Work to complete: Output each entry verbatim. Leave the images out.

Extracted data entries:
•••
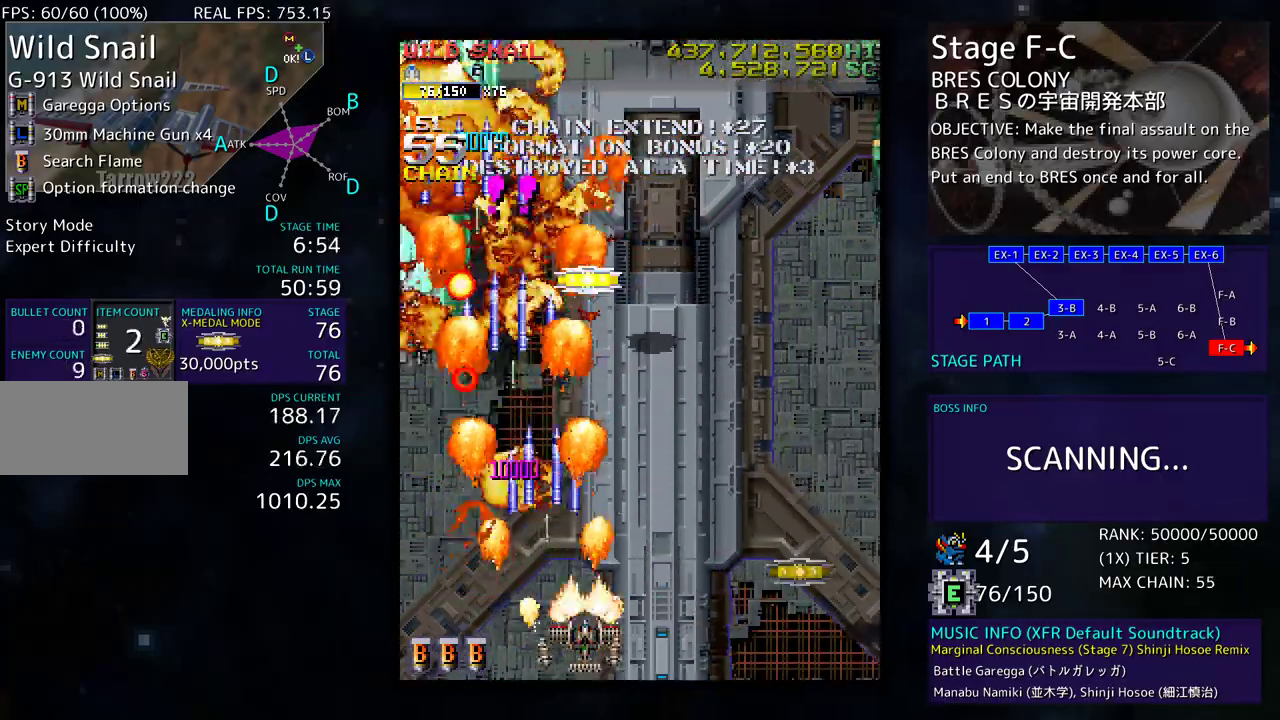
{"buttons": ["DPAD_DOWN", "DPAD_RIGHT"], "events": []}
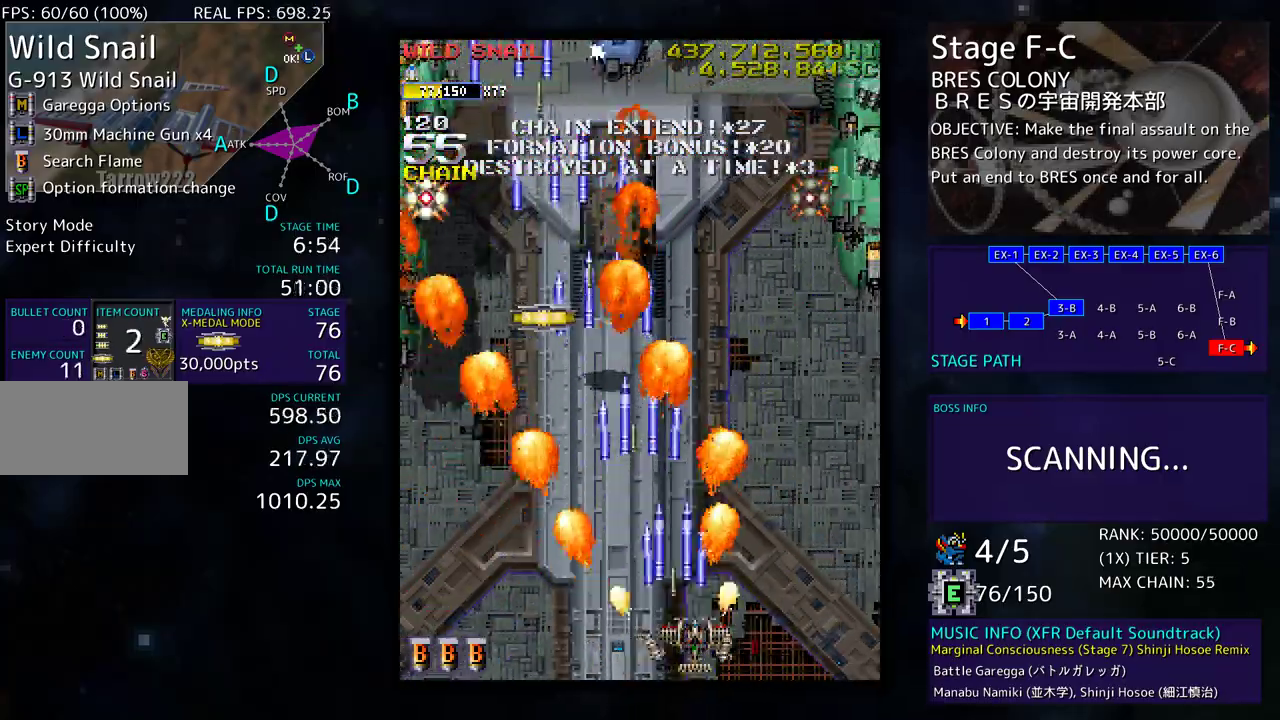
{"buttons": ["DPAD_UP", "DPAD_RIGHT"], "events": [[150, "DPAD_DOWN", "up"], [167, "DPAD_RIGHT", "up"], [167, "DPAD_UP", "down"], [267, "DPAD_RIGHT", "down"]]}
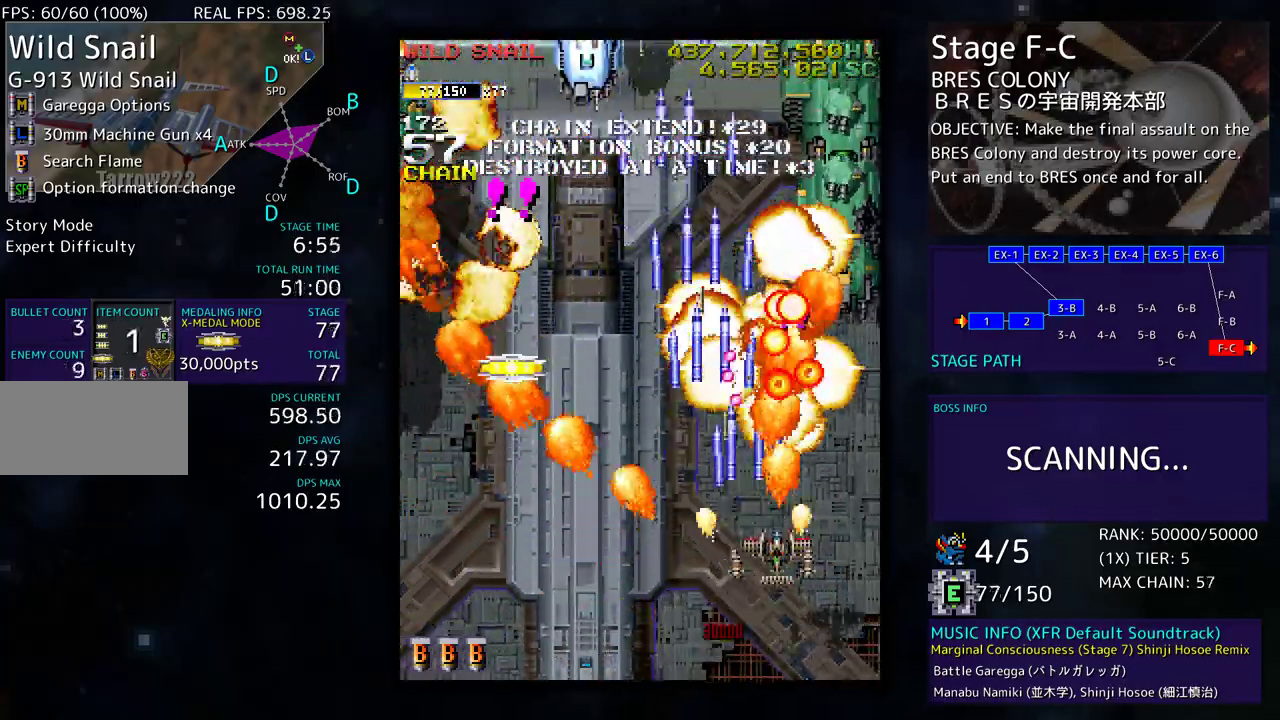
{"buttons": ["DPAD_DOWN"], "events": [[133, "DPAD_UP", "up"], [167, "DPAD_DOWN", "down"], [233, "DPAD_RIGHT", "up"], [267, "DPAD_DOWN", "up"], [350, "DPAD_DOWN", "down"], [433, "DPAD_DOWN", "up"], [483, "DPAD_DOWN", "down"]]}
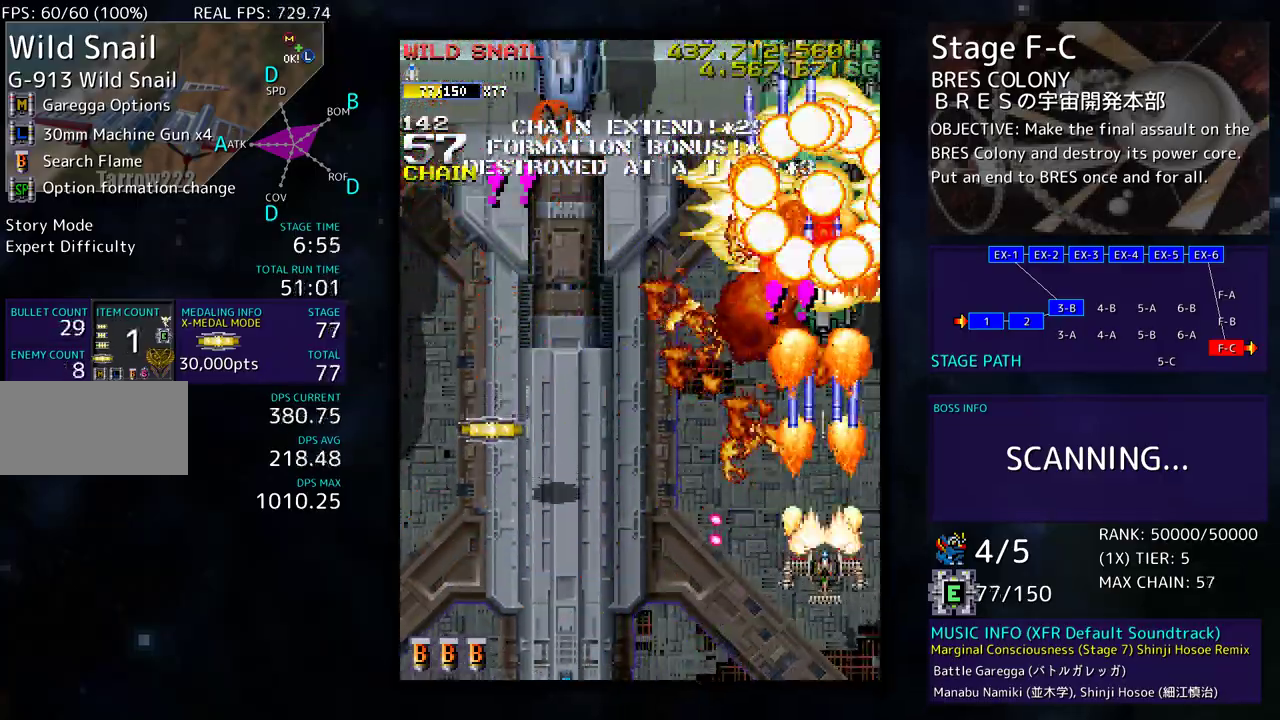
{"buttons": ["DPAD_LEFT"], "events": [[250, "DPAD_DOWN", "up"], [283, "DPAD_LEFT", "down"], [283, "DPAD_UP", "down"], [483, "DPAD_UP", "up"]]}
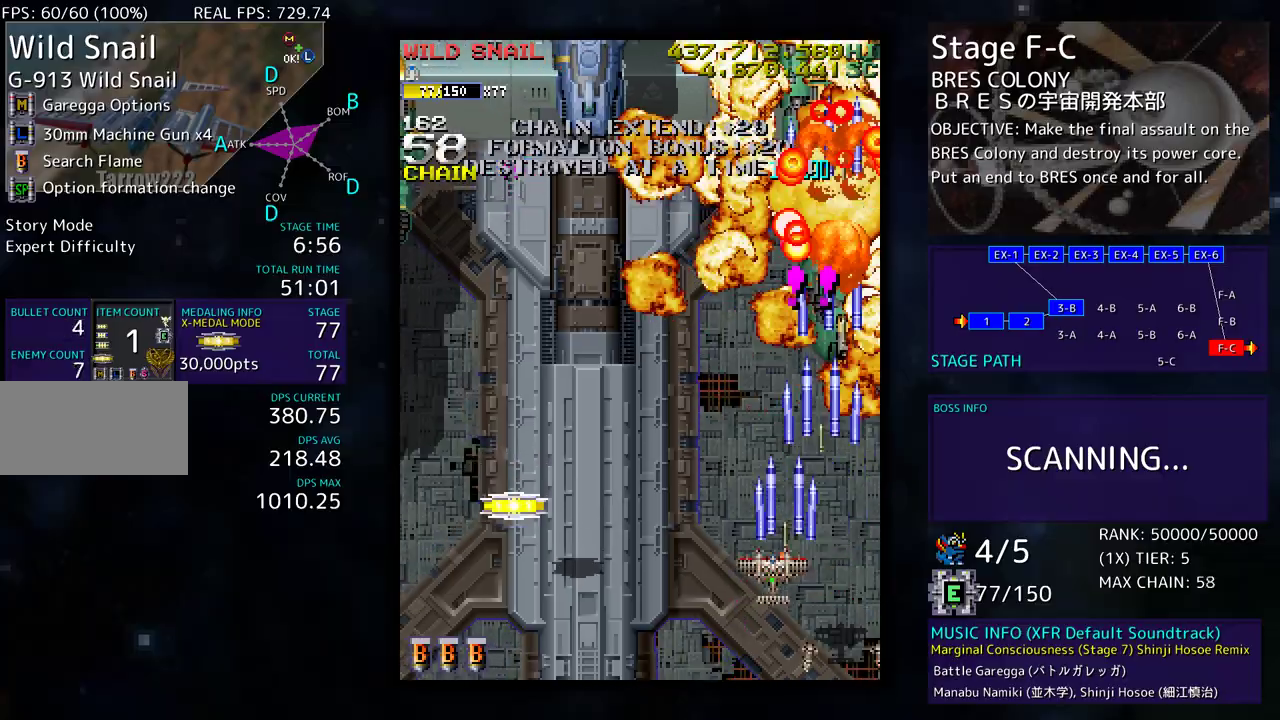
{"buttons": ["DPAD_DOWN", "DPAD_LEFT"], "events": [[33, "DPAD_DOWN", "down"]]}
•••
Output for this exercise:
{"buttons": ["DPAD_DOWN", "DPAD_RIGHT"], "events": []}
{"buttons": ["DPAD_UP", "DPAD_RIGHT"], "events": [[150, "DPAD_DOWN", "up"], [167, "DPAD_RIGHT", "up"], [167, "DPAD_UP", "down"], [267, "DPAD_RIGHT", "down"]]}
{"buttons": ["DPAD_DOWN"], "events": [[133, "DPAD_UP", "up"], [167, "DPAD_DOWN", "down"], [233, "DPAD_RIGHT", "up"], [267, "DPAD_DOWN", "up"], [350, "DPAD_DOWN", "down"], [433, "DPAD_DOWN", "up"], [483, "DPAD_DOWN", "down"]]}
{"buttons": ["DPAD_LEFT"], "events": [[250, "DPAD_DOWN", "up"], [283, "DPAD_LEFT", "down"], [283, "DPAD_UP", "down"], [483, "DPAD_UP", "up"]]}
{"buttons": ["DPAD_DOWN", "DPAD_LEFT"], "events": [[33, "DPAD_DOWN", "down"]]}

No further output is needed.